Strategies to reliably direct EV homing
The desire to exploit predictable EV distribution has been approached in several studies. Zhang and colleagues have explored monocyte membrane-decorated MSC small EVs to improve the specific targeting capability of these EVs to injured hearts and promote heart repair in a myocardial ischemia-reperfusion injury model in mice [67]. Monocyte membranes were isolated from the murine monocyte-macrophage cell line, RAW264.7 cells, whereas small EVs were derived from MSCs. The small EVs and macrophage-derived membranes were fused through a fusion and extrusion method. These monocyte membrane-decorated small EVs exhibited enhanced targeting efficiency to injured myocardium.
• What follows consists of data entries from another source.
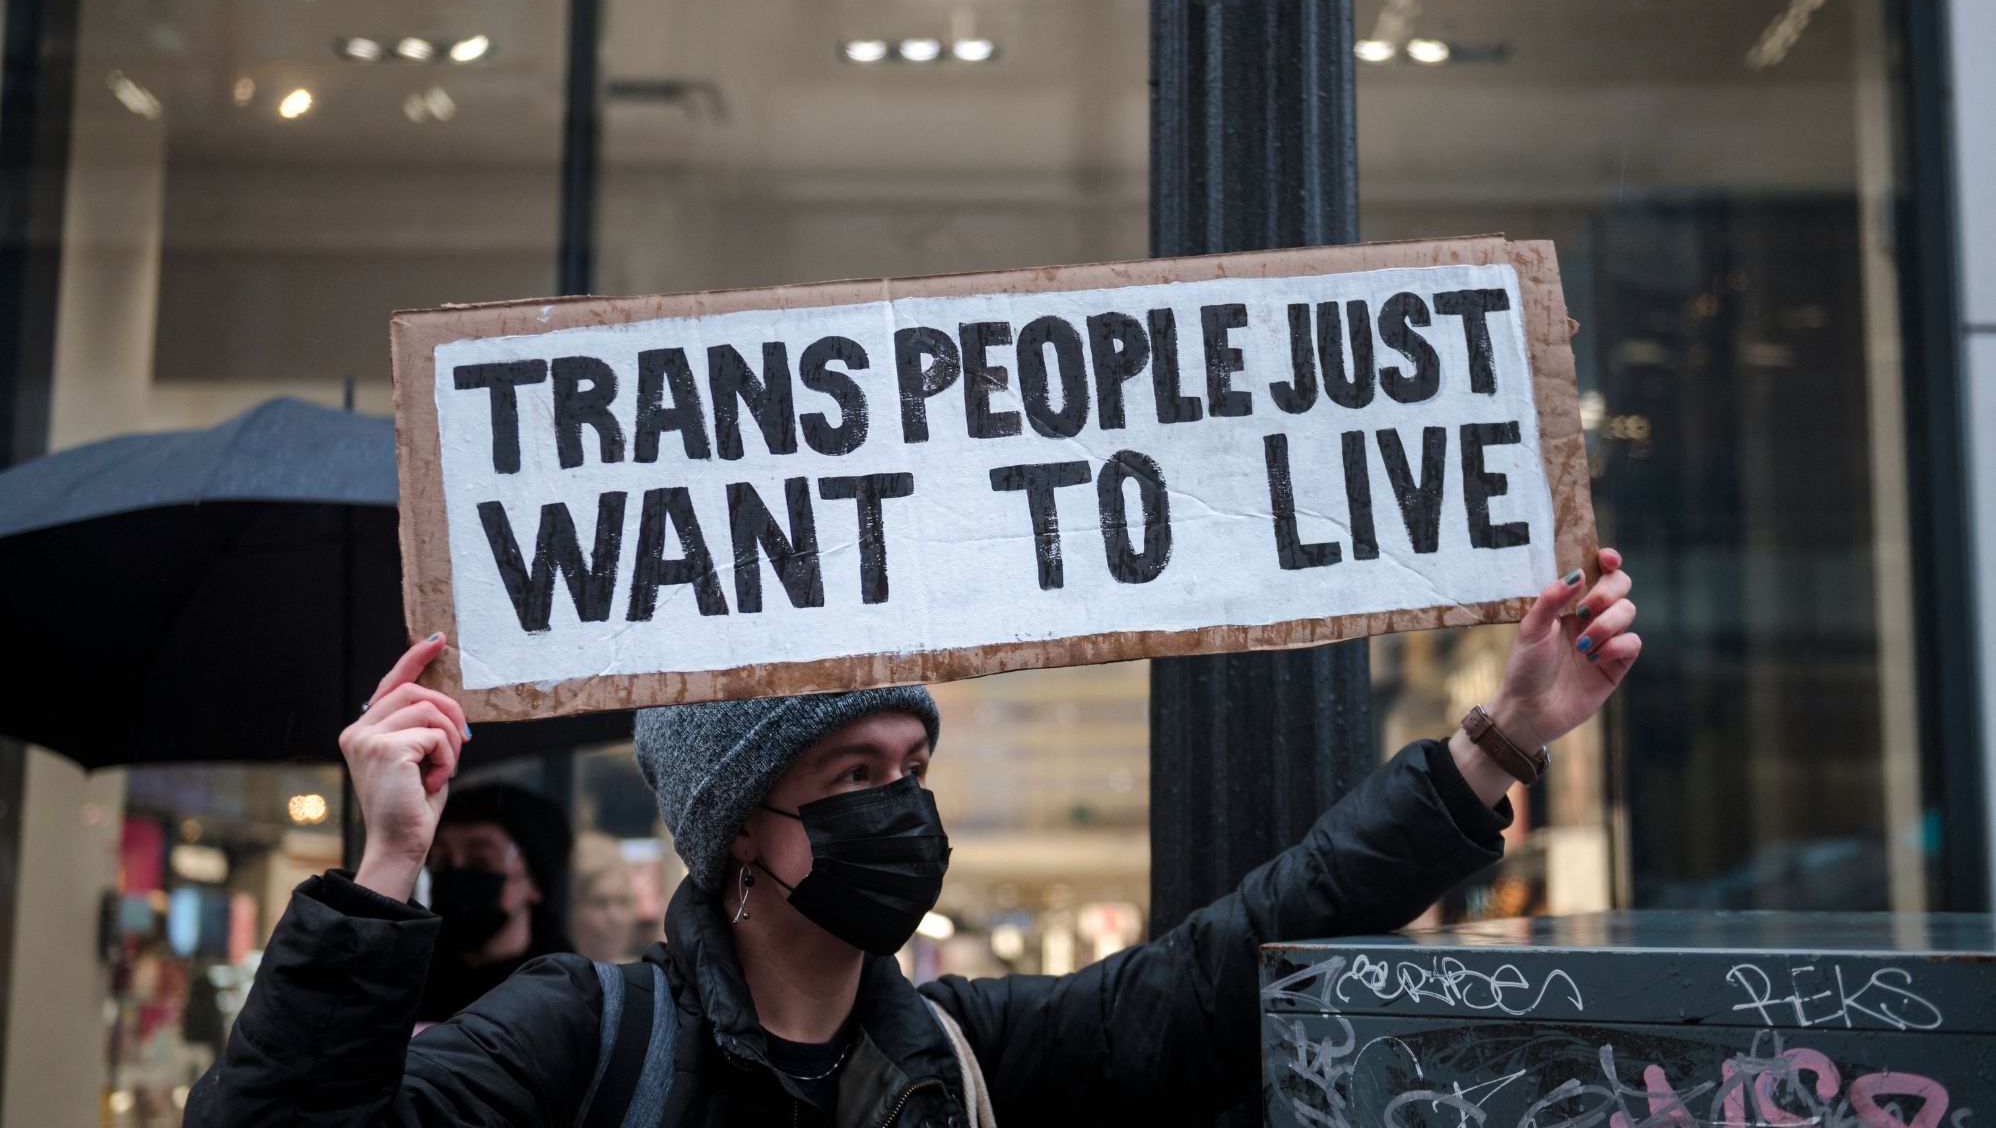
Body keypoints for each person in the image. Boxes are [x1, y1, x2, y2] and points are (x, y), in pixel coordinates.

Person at [189, 551, 1639, 1125]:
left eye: (915, 764)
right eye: (853, 770)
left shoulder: (957, 1057)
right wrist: (383, 870)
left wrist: (1495, 745)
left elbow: (1224, 964)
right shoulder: (585, 1036)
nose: (902, 803)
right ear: (738, 831)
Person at [416, 781, 575, 1023]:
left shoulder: (567, 994)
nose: (456, 874)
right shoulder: (407, 977)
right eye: (442, 861)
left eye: (481, 862)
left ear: (534, 882)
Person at [570, 831, 640, 963]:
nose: (616, 918)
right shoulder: (545, 977)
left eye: (624, 902)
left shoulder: (637, 977)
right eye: (599, 903)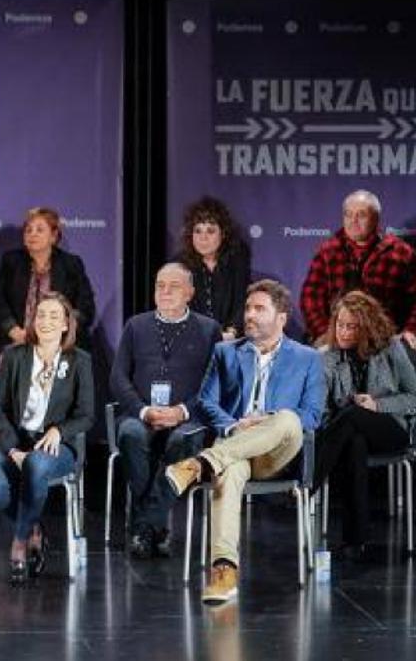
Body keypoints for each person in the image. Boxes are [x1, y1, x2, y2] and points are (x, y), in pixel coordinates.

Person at [165, 280, 324, 605]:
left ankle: (199, 463)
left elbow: (312, 416)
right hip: (234, 448)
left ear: (281, 317)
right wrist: (236, 425)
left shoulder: (307, 358)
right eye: (248, 308)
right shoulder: (226, 352)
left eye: (259, 309)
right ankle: (224, 571)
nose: (249, 315)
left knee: (289, 419)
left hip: (278, 453)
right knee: (230, 470)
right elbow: (207, 403)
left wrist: (265, 421)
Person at [0, 292, 94, 585]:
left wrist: (59, 431)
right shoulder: (14, 356)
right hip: (11, 439)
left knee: (37, 467)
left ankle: (19, 542)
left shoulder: (80, 361)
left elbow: (86, 415)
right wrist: (14, 448)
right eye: (41, 315)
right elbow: (0, 410)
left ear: (66, 324)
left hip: (55, 444)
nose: (46, 321)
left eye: (54, 316)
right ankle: (32, 529)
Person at [110, 263, 220, 558]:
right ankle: (156, 526)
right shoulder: (136, 325)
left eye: (174, 286)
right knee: (131, 434)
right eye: (160, 285)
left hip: (188, 419)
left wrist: (182, 411)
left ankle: (144, 525)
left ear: (190, 293)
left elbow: (214, 384)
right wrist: (144, 411)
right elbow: (118, 377)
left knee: (181, 441)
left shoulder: (209, 330)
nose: (165, 291)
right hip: (142, 415)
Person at [314, 290, 416, 560]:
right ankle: (354, 541)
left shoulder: (391, 349)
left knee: (354, 414)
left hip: (391, 429)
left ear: (367, 327)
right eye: (339, 325)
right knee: (354, 438)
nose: (343, 332)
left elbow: (414, 396)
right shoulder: (325, 356)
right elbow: (322, 410)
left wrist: (377, 406)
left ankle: (310, 480)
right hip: (347, 433)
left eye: (351, 327)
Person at [300, 190, 416, 347]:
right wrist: (325, 334)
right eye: (348, 214)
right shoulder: (328, 251)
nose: (353, 221)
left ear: (376, 219)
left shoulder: (400, 252)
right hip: (336, 342)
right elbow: (310, 298)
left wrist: (411, 330)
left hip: (385, 343)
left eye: (361, 215)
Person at [0, 206, 96, 357]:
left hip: (61, 346)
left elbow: (85, 307)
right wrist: (13, 331)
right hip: (18, 342)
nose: (33, 234)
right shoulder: (12, 261)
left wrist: (61, 332)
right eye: (28, 230)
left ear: (53, 236)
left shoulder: (71, 265)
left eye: (39, 230)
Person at [175, 196, 251, 340]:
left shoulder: (236, 261)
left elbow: (242, 300)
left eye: (210, 231)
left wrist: (232, 332)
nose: (203, 238)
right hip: (193, 340)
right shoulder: (180, 265)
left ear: (222, 234)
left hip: (232, 338)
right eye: (197, 231)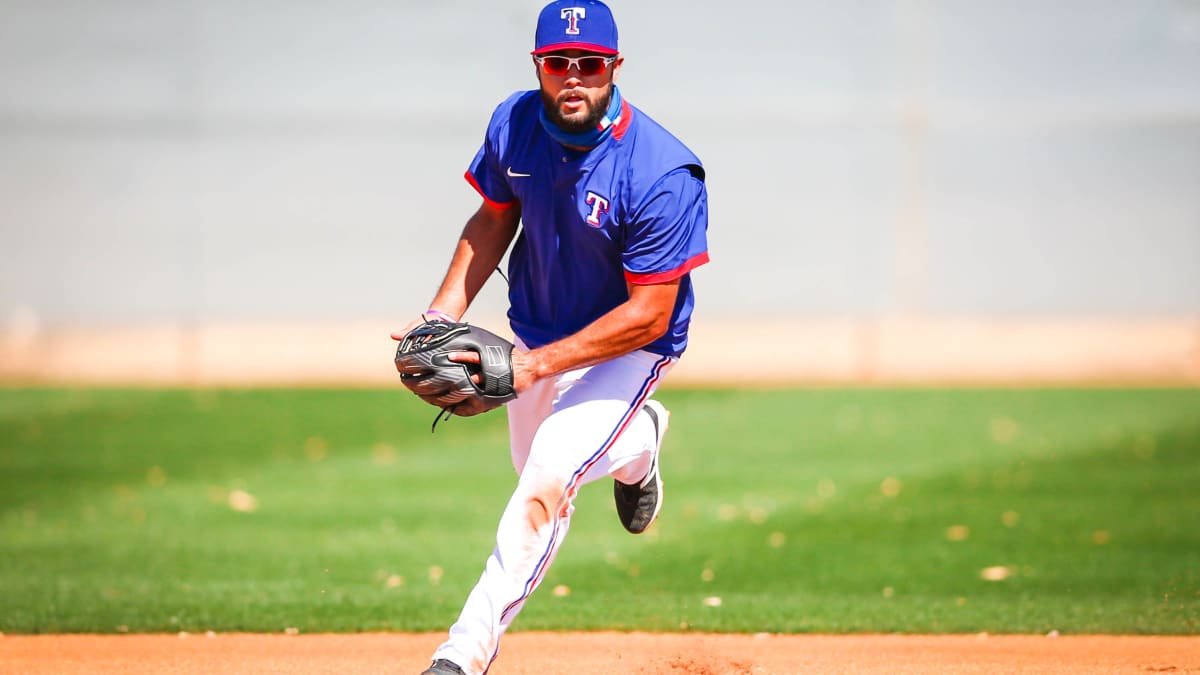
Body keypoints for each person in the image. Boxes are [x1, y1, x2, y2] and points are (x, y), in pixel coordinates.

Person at [394, 2, 710, 673]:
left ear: (614, 68)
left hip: (631, 347)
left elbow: (650, 313)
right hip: (536, 330)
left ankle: (462, 653)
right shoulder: (515, 123)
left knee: (548, 473)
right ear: (538, 67)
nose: (573, 77)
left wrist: (536, 365)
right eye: (557, 63)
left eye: (589, 64)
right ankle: (638, 443)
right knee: (535, 468)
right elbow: (493, 215)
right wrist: (442, 310)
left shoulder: (660, 173)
Peptides might also be important in the localization of EVs to specific compartments. In a proof of principle, small EVs have been engineered to increase their targeting capabilities by including targeting peptides fused to the extracellular regions of proteins displayed on these EVs; for example, the extracellular N-terminus of Lamp2b is present on EVs [68]. This principle has been used to target EVs to the central nervous system, where the rabies viral glycoprotein (RVG) peptide (YTIWMPENPRPGTPCDIFTNSRGKRASNG) fused to Lamp2b specifically binds acetylcholine receptor 3 and targets dendritic cell-derived EVs to the brain after intravenous injections [68]. T7 peptide can also be fused to Lamp2b to target EVs to the brain. In comparison, to control EVs, T7-containing EVs have been shown to have enhanced delivery efficiency to the brain in a model of glioblastoma [69]. Moreover, muscle-specific peptide fused with Lamp2b has been used to successfully deliver EVs to muscles [70].
CONCLUSIONS/PERSPECTIVES
A review of the biology of EVs regarding their homing/tropism has revealed the following observations: [1] More EVs are released from cells under stressful conditions, such as immortalization (malignancy), hypoxia, or pathogen infection, than from normal cells from undamaged tissues. [2] EVs released under stressful conditions express higher levels of adhesion molecules, including tetraspanins and integrins (Fig 1). [3] The parental cell’s tissue origin predetermines the identities of the tetraspanins and integrins expressed on EVs. [4] EVs released by cells under stressful conditions express molecules such as CD47 (“do not eat me” signals) that prevent EV uptake by phagocytic cells, thus delaying their clearance from circulation. [5] Tissues undergoing stressful processes, including injury from malignant growth, express adhesion molecules that render these tissues more receptive to EVs (Fig 1). Normal tissues are poor targets for administered EVs.
Efforts to modify EVs to improve their reproducible tropism have been promising. Those efforts will be supported by more studies on the molecular composition of homogeneous preparations of EVs. Developing representative immortalized lines from each tissue should be a worthwhile undertaking. Experimental designs informed by a realistic understanding of EV biology are likely to deliver promising translatable findings.